The University of Auckland Faculty of Education and Social Work (Māori: Te Kura Akoranga me Te Tauwhiro Tangata) is the educational faculty of the University of Auckland. It was created in September 2004 through the merger of the University of Auckland and the Auckland College of Education. Since 2018, the Faculty has been headed by the Dean of Education and Social Work, Professor Mark Barrow.

==History==
The Faculty of Education was established in 1 September 2004 through a merger of the University of Auckland's School of Education and the Auckland College of Education. The Auckland College of Education had been established in 1881 to provide teacher training in the Auckland region. In 1977, the University of Auckland had established its own School of Education to compete with the Auckland College after the New Zealand Government relaxed its policy on teacher training providers. The Faculty of Education's first Dean was Dr John Langley, who had previously headed the College of Education. In 2008, he was succeeded by Graeme Aitken, who served until late 2017. In 2015 the Faculty changed its name to Faculty of Education and Social Work to better reflect the research and qualifications offered. In 2018, Mark Barrow became the Dean of Education and Social Work.

On 30 September 2018, the Dean of Education Mark Barrow confirmed that the Faculty would be relocating from its Epsom campus to the University of Auckland's City Campus in 2020. An article in The New Zealand Herald noted there are plans to sell the site to the Māori tribe Ngāti Whātua.

In addition, a new education campus was established in Ōtara in partnership with the Manukau Institute of Technology in early 2020.

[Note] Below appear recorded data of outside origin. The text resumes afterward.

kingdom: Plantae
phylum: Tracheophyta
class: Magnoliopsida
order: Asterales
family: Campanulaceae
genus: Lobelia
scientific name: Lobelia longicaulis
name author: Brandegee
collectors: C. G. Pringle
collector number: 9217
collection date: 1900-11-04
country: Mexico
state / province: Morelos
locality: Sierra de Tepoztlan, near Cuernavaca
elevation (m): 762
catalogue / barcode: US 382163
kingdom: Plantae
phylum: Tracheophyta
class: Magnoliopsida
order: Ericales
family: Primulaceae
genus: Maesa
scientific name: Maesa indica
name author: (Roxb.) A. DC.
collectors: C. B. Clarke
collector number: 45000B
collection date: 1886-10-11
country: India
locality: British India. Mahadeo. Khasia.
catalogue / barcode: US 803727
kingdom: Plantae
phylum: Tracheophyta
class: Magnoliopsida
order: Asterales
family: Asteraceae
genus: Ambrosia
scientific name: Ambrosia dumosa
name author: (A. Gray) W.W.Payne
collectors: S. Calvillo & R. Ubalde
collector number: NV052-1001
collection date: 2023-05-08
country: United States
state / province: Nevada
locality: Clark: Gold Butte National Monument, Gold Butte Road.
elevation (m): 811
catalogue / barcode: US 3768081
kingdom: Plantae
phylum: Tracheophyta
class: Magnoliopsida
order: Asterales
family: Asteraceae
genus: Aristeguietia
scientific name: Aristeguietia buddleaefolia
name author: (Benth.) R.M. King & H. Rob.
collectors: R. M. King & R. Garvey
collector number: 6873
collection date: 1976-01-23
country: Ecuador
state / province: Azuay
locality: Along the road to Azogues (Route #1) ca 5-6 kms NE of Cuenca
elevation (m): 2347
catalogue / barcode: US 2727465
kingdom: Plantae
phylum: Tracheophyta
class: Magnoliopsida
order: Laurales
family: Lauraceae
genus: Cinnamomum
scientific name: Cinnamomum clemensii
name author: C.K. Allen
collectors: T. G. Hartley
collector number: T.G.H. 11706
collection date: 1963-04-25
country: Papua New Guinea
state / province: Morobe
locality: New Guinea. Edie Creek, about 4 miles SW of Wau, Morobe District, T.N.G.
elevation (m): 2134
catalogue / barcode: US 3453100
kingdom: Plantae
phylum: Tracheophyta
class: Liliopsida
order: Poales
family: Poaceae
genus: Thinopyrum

Later, the relocation of the Faculty of Education and Social Work from Epsom to the City Campus was postponed to late 2023, with teaching to resume at the refurbished Building 201 in 2024. The refurbished Building 201 will be funded through the Government's "shovel-ready" funding.

==Locations and facilities==
The Faculty of Education and Social Work's main campus is in Epsom, a suburb in central Auckland. The Faculty also has satellite campuses in Manukau in South Auckland and in Whangārei in Northland.

==Courses and programs==
The Faculty of Education and Social Work consists of five schools: the School of Counselling, Human Services and Social Work, the School of Critical Studies in Education, the School of Curriculum and Pedagogy, School of Learning, Development and Professional Practice (LDPP), and the School of Māori and Indigenous Education (Te Puna Wānanga). Other associated institutions include the Centre for Learning and Research in Higher Education (CLEaR) and the Kohia Centre, which focuses on professional development for educators and social workers. The Faculty also offers a range of bachelor, graduate diploma, postgraduate diploma, MA, and PhD education programs at early childhood, primary, and secondary education levels.